Once the primary day votes are counted Tuesday night, a sure topic of debate among political junkies will be whether Crist sufficiently crushed underdog Democratic rival Nan Rich to tamp down questions about Democratic enthusiasm for Crist.
"We expect Crist to win his primary with over 81 percent of the vote," Gov. Scott's deputy campaign manager, Tim Saler, wrote in a memo attempting to set expectations absurdly high for Crist.
More Saler: "Judging by history, if Democrats have any enthusiasm at all on their side in 2014, they should be able to bring in several hundred thousand more primary votes compared to Republicans. The last time a Republican governor ran for re-election (2002), Democrats had 40 percent more votes in their primary than did Republicans.
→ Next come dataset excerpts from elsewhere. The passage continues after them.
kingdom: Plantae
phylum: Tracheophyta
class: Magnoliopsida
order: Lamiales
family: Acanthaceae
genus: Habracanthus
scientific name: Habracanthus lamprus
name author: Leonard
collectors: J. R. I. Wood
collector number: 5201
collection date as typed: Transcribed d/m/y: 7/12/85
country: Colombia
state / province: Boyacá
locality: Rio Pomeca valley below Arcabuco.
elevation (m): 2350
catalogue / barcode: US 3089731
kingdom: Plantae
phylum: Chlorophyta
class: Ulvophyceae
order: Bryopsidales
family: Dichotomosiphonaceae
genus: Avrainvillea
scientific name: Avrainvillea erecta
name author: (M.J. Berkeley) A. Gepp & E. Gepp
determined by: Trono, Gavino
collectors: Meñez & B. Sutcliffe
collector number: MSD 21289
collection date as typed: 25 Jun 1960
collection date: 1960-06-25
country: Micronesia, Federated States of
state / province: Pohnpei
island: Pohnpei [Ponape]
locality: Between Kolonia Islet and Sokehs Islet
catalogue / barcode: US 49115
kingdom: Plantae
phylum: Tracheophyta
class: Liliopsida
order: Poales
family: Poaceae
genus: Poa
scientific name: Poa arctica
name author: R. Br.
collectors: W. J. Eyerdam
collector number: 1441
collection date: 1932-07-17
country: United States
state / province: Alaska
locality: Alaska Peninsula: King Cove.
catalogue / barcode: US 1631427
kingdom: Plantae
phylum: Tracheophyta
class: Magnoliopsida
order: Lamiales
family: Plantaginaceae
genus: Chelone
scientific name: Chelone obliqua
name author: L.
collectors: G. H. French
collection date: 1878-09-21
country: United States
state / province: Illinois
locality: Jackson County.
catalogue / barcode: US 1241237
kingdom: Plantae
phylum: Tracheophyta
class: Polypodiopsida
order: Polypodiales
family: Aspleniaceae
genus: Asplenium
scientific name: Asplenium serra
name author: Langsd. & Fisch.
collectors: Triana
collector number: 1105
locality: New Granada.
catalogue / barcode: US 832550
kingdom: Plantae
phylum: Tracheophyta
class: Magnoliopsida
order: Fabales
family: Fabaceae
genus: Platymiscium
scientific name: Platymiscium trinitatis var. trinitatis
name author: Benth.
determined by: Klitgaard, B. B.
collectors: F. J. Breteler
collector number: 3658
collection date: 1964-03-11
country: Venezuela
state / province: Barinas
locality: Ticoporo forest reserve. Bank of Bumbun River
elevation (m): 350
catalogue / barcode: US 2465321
This is the baseline performance for Democrats in the 2014 primary. If Democrats fall short of that metric, it would be a dangerous sign for their base enthusiasm entering the general election, and we are watching that metric closely."
It's true that Democrats have two statewide contests (Crist vs. Rich and George Sheldon vs. Perry Thurston for attorney general), and Scott faces two no-name GOP challengers, but these campaigns have been so sleepy few people have paid any attention. That's a far cry from 2002, when Democrats had a spirited and extremely close primary for governor in which Bill McBride narrowly defeated former U.S. Attorney General Janet Reno for the right to face Jeb Bush.